E’ il 30 gennaio 1994 quando arrivo a Cape Town. Uscendo dall’aereo mi sento investire in pieno dalla luce e dal vento. Non dimenticherò mai quella sensazione. Venivo dal grigiore della vecchia Europa. Appena arrivata a Sea Point vado sul lungomare con la voglia di vedere l’oceano. Strana terra, tutto amplificato da un’immensa vastità. Un sacco di bambini che camminano scalzi e quell’aria, quel vento, quella luce.
Il paese esce da un lungo periodo di embargo, è difficile trovare anche i generi più ovvi come un pacco di pasta o una Coca-cola ma tutto intorno il cielo e la montagna sono di una bellezza eccezionale, un posto dove l’anima si espande e si inebria. Nei due mesi che seguono ci si prepara al grande evento: le prime elezioni libere e a suffragio universale.
Voci contrastanti. Molti bianchi hanno paura, lasciano il paese, vanno in Nuova Zelanda o in Australia, dicono sia più facile emigrare lì per loro. Altri, i meno pessimisti, sanno che il paese è ad una svolta e aspettano che il destino si compia. Io osservo tutto con grande curiosità, mi sento testimone di un avvenimento storico. Ancora molte cose non mi sono chiare, il retaggio dell’apartheid ormai concluso lo colgo di sfuggita, mentre cammino per le strade cittadine, ogni volta che incontro un nero sul marciapiede e lui scende per farmi passare senza guardarmi mai negli occhi, in un gesto automatico.
Fino a marzo va avanti la registrazione dei cittadini che dovranno votare. Tensioni e scontri in Bophuthatswana, bombe a Johannesburg. Il 27 aprile le elezioni si compiono, in un tripudio di emozione, la gente fa la fila per lunghe ore, cantando e piangendo all’idea di poter finalmente partecipare alla vita politica del paese. L’Anc ha la maggioranza e poi la nomina di Mandela come presidente.
Piango nel sentire l’annuncio, ricordo ancora la canzone del 1984 degli Specials, Free Nelson Mandela o Little Steven nel 1985 che canta contro i divertimenti offerti da Sun City ai soli bianchi. Sento tutta la speranza e l’aspettativa che in quel momento una nazione intera affida nelle mani di quest’uomo, Madiba come lo chiamano. In un attimo tutto potrebbe rovesciarsi, come è accaduto in Zimbabwe o in Mozambico.
Ma non succede. Mandela conduce passo passo il cambiamento, prende sotto la sua grande ala protettrice il suo paese, da vero leader.

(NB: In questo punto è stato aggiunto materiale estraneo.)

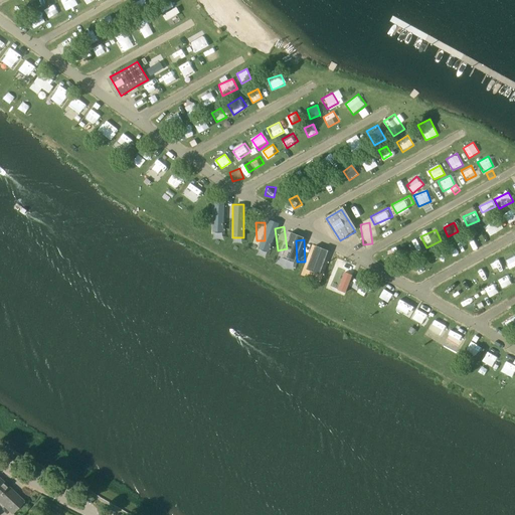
[(415,239),(408,243),(412,252),(419,249),(415,239)]
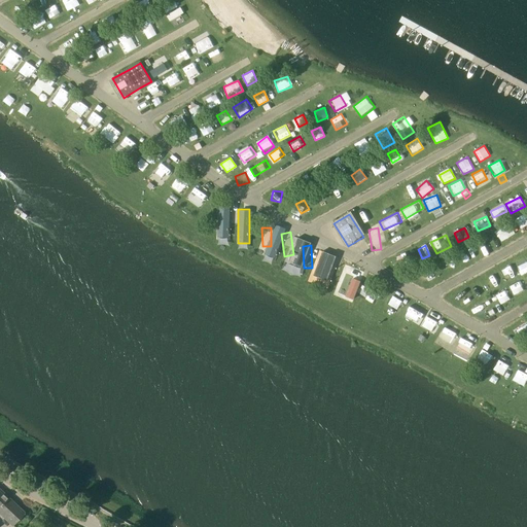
[(436,261),(443,272),(455,265),(449,254),(436,261)]
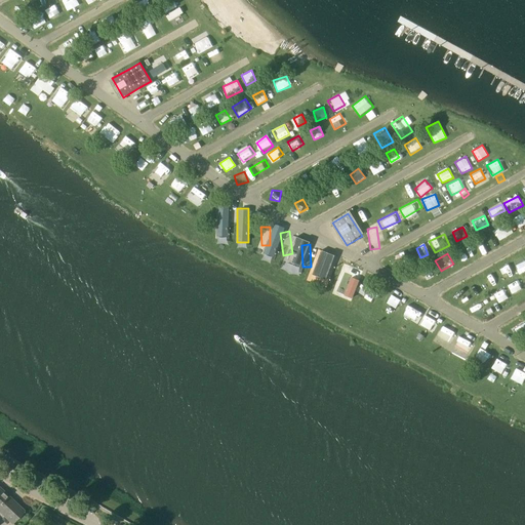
[(394,258),(396,266),(410,261),(408,254),(394,258)]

C’è grande entusiasmo, un fermento inaudito e un desiderio generale di ricostruzione e di pace.
E’ il 6 dicembre 2013, sono passati quasi vent’anni da allora. Mi sveglio stamane con un whatsapp della mia amica Alessandra che mi dice Mandela è morto. Ho sentito mia figlia la scorsa notte rientrare e l’ho sentita piangere. Lei è nata quell’anno, io ero incinta proprio mentre c’erano le elezioni del ’94. Ci abbracciamo in cucina e rimaniamo in silenzio. Tata Madiba oggi è morto, il guaritore, il padre del Sud Africa, l’ispirazione di tutti noi, la sua ombra, anche nella malattia e nell’assenza dalla vita politica, ci faceva sentire protetti, come l’anziano che abita con noi e porta con sé la memoria e la prospettiva della storia familiare. In auto la radio ci accompagna con canti e interviste e ci commuove quanto quest’uomo abbia significato per tutti.
Non ho mai provato tanta emozione per una figura pubblica, ma per lui, dopo aver vissuto qui per tutti questi anni, dopo aver studiato a fondo la storia di questo paese e averla raccontata a tanti turisti, dopo aver visitato diverse volte la sua cella a Robben Island, per lui oggi decido di portare un mazzo di fiori sul luogo del ricordo. Davanti al City Hall le transenne e la folla colorata che si raccoglie, davanti a quel balcone di Darling St. dove fece la sua prima apparizione dopo 27 anni di carcere. Ricordo così la sua figura imponente, il suo carisma, la capacità di parlare al cuore della gente.
Addio Tata, è tempo che il tuo corpo ritorni alle grandi vastità della tua Africa, ma fa che la tua anima continui silenziosamente a vegliare su di noi.